» **課題用データ**
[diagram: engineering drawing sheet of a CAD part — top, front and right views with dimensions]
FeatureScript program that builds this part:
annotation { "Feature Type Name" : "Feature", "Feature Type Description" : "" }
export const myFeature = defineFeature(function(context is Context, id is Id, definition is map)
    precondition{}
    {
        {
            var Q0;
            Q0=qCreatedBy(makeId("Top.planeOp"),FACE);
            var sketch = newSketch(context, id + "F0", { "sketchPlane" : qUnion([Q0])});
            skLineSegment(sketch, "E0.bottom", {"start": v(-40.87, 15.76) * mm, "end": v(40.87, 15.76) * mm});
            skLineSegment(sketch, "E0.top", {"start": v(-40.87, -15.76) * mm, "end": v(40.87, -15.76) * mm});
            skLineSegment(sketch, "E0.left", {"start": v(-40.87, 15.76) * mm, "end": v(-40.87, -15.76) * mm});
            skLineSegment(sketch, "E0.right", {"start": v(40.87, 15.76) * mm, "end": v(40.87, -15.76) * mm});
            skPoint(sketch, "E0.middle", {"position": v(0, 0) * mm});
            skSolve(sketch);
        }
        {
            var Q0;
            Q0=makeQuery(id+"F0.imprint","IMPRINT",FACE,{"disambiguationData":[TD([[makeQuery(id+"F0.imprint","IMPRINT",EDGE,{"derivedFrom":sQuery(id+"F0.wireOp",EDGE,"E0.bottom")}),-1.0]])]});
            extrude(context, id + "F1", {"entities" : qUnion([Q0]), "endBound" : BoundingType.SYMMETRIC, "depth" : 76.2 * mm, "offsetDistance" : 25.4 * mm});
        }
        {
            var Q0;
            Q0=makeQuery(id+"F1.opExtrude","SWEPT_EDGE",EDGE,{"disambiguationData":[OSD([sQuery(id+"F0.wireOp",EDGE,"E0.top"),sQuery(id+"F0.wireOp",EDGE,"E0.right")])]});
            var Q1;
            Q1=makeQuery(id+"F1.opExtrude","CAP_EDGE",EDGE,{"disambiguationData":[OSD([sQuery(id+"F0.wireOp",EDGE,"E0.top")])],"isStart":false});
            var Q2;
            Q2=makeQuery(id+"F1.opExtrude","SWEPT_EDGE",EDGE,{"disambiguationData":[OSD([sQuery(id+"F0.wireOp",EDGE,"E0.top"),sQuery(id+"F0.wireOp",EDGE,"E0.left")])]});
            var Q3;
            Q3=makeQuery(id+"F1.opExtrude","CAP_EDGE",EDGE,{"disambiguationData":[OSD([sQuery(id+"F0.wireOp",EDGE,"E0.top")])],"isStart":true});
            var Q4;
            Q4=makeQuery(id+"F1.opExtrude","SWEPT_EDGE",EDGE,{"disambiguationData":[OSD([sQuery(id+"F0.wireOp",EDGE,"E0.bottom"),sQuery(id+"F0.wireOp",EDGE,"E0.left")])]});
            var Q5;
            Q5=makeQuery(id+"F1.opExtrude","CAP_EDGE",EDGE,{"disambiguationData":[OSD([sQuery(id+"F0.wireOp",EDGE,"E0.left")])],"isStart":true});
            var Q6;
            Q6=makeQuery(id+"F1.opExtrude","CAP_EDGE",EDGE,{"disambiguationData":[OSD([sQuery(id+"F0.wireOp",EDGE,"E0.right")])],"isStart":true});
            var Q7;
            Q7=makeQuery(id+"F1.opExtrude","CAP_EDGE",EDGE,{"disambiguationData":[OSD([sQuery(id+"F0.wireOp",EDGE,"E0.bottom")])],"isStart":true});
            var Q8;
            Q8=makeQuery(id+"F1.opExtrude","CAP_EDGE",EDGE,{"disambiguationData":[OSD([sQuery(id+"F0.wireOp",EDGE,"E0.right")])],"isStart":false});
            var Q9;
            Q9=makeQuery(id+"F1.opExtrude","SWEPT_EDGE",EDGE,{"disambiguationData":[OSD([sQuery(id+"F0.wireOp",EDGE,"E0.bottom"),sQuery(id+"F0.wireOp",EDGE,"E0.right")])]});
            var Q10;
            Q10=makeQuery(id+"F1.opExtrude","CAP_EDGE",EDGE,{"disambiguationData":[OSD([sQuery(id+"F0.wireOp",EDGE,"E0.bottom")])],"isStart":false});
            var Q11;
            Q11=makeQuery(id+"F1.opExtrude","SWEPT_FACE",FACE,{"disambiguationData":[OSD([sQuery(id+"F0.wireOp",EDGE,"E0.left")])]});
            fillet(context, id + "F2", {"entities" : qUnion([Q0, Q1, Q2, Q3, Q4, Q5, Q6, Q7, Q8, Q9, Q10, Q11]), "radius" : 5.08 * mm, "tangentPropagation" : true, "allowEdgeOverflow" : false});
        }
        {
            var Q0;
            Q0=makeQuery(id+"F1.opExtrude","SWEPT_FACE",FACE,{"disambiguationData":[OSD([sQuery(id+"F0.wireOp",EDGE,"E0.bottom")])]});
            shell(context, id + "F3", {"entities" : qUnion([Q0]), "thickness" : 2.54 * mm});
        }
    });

» **課題文**
上記のレコードで、文字列「right」を含む行を数え、その行数のみを答えてください。大文字と小文字は区別するものとします。

» **解答例**
6